══ INPUT DATA

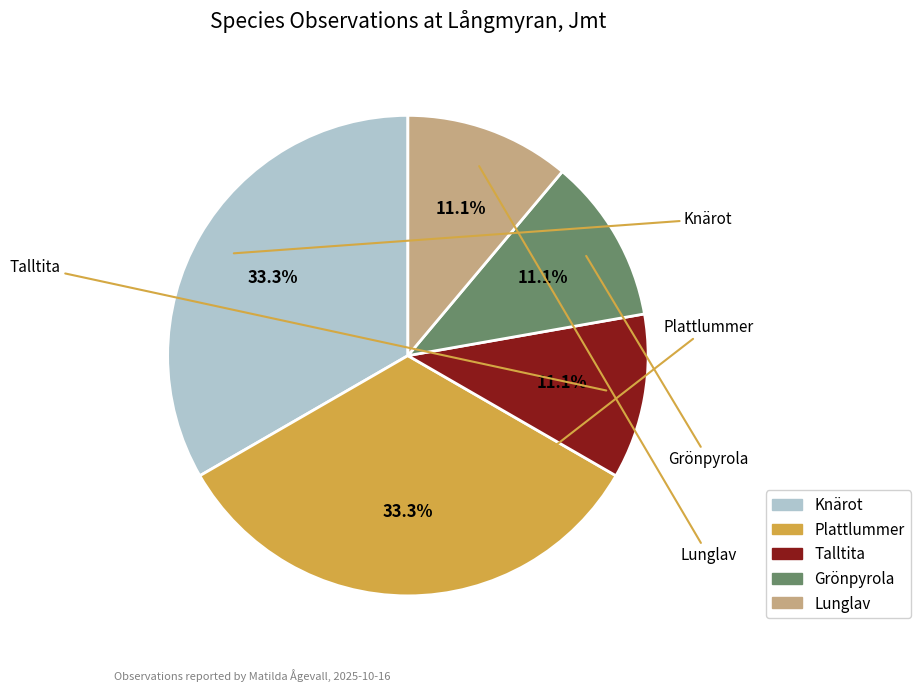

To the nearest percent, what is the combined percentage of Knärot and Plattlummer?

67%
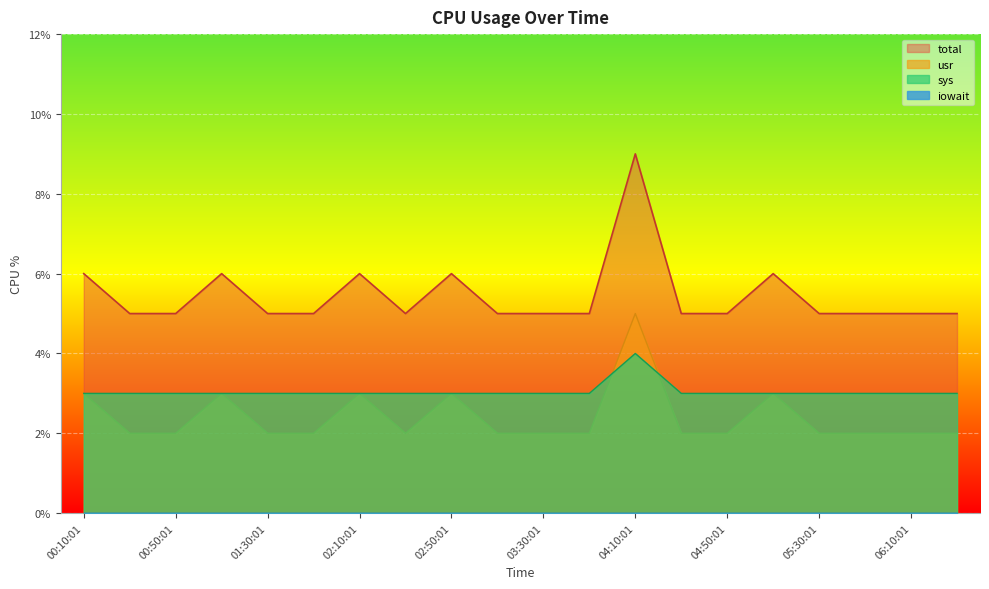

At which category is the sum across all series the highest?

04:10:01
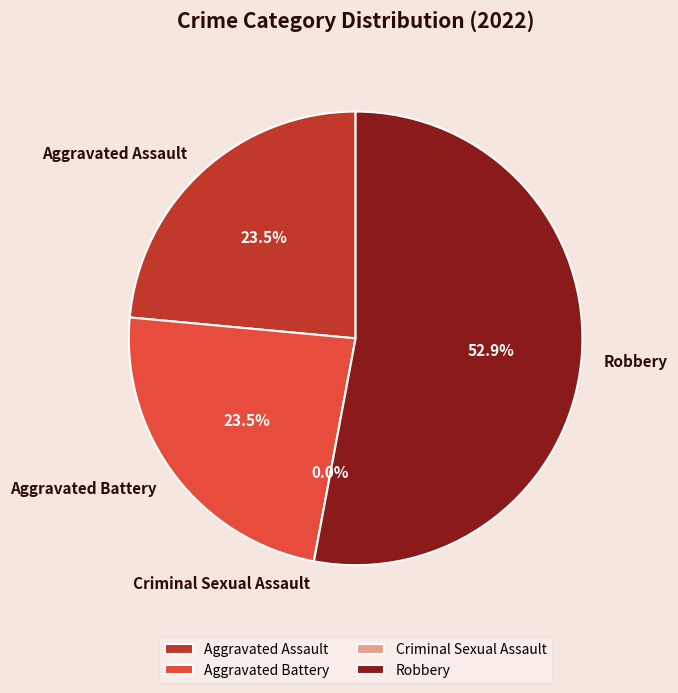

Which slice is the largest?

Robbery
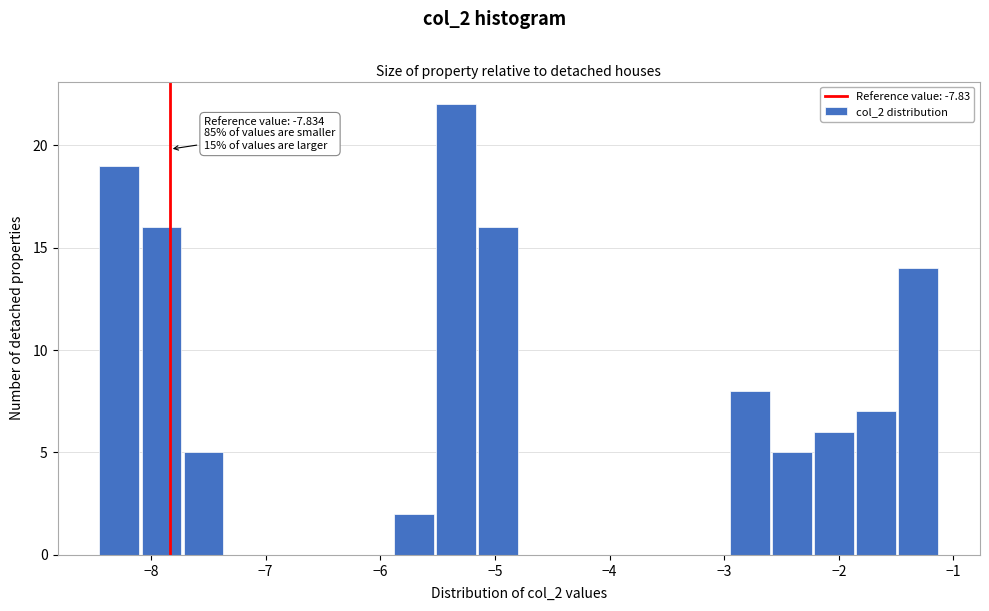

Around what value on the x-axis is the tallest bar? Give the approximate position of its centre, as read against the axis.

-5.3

════
══ INPUT DATA

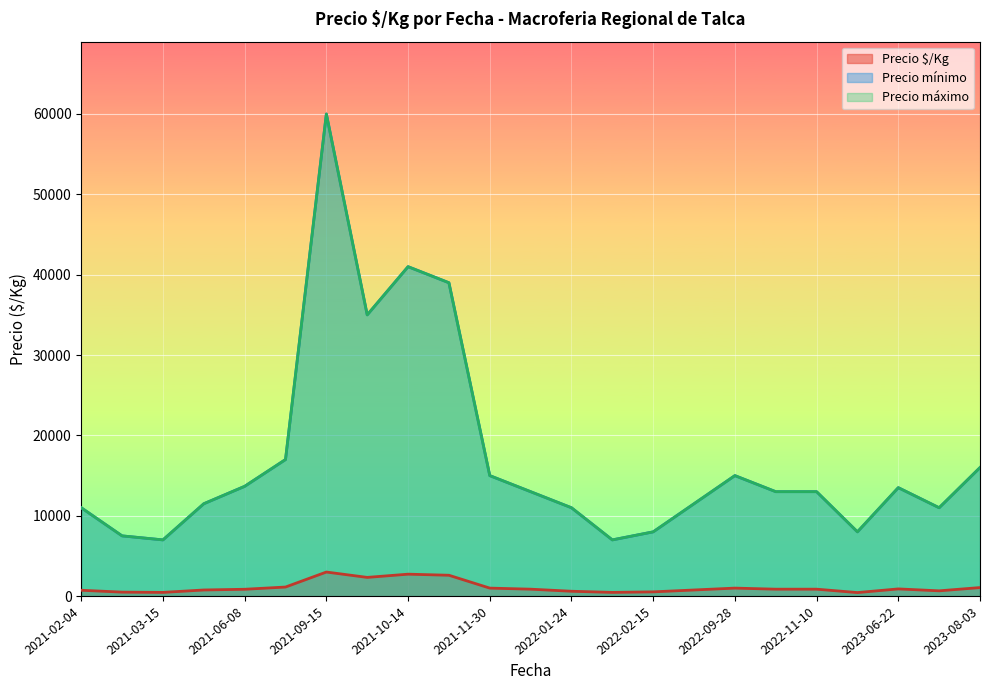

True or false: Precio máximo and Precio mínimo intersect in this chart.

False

════
══ INPUT DATA

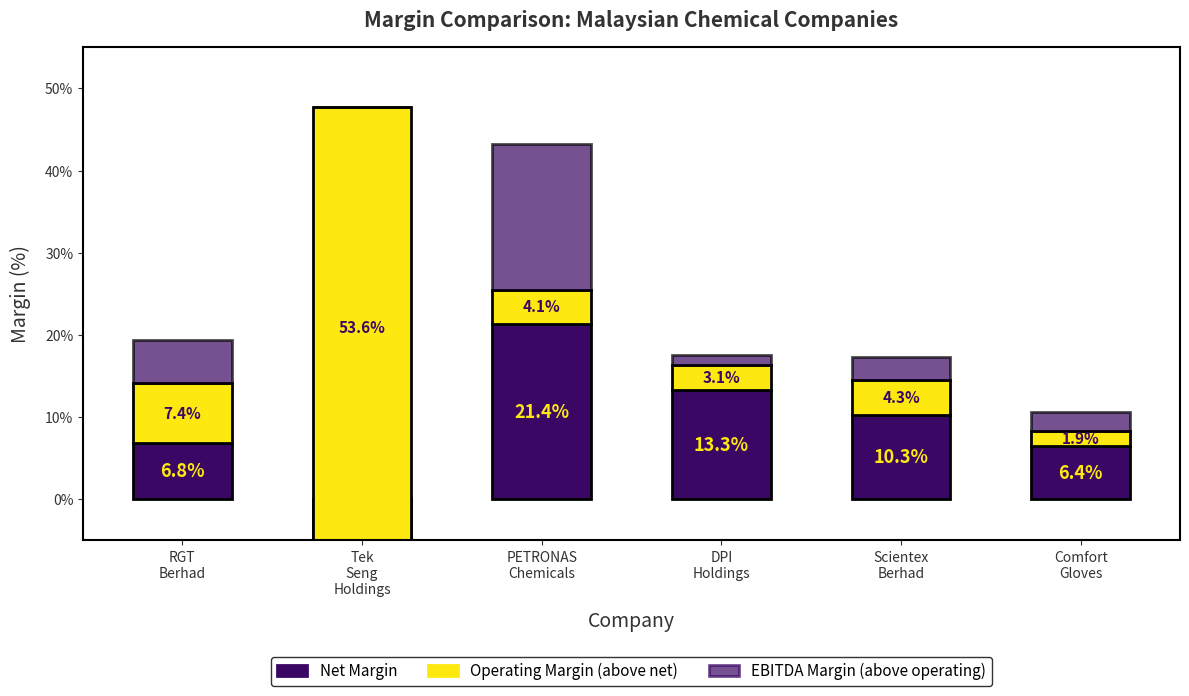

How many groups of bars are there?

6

════

▶ **AIM OF THE EXERCISE**
Lay out the records as a JSON list of strings, beginning at the line containing "To the nearest" and continuing through the line containing "Around what value", with both of those lines included. Give one string per line, skip blank lines, and leave out the pictures.

▶ **PROBLEM SOLUTION**
[
  "To the nearest percent, what is the combined percentage of Knärot and Plattlummer?",
  "67%",
  "At which category is the sum across all series the highest?",
  "04:10:01",
  "Which slice is the largest?",
  "Robbery",
  "Around what value on the x-axis is the tallest bar? Give the approximate position of its centre, as read against the axis."
]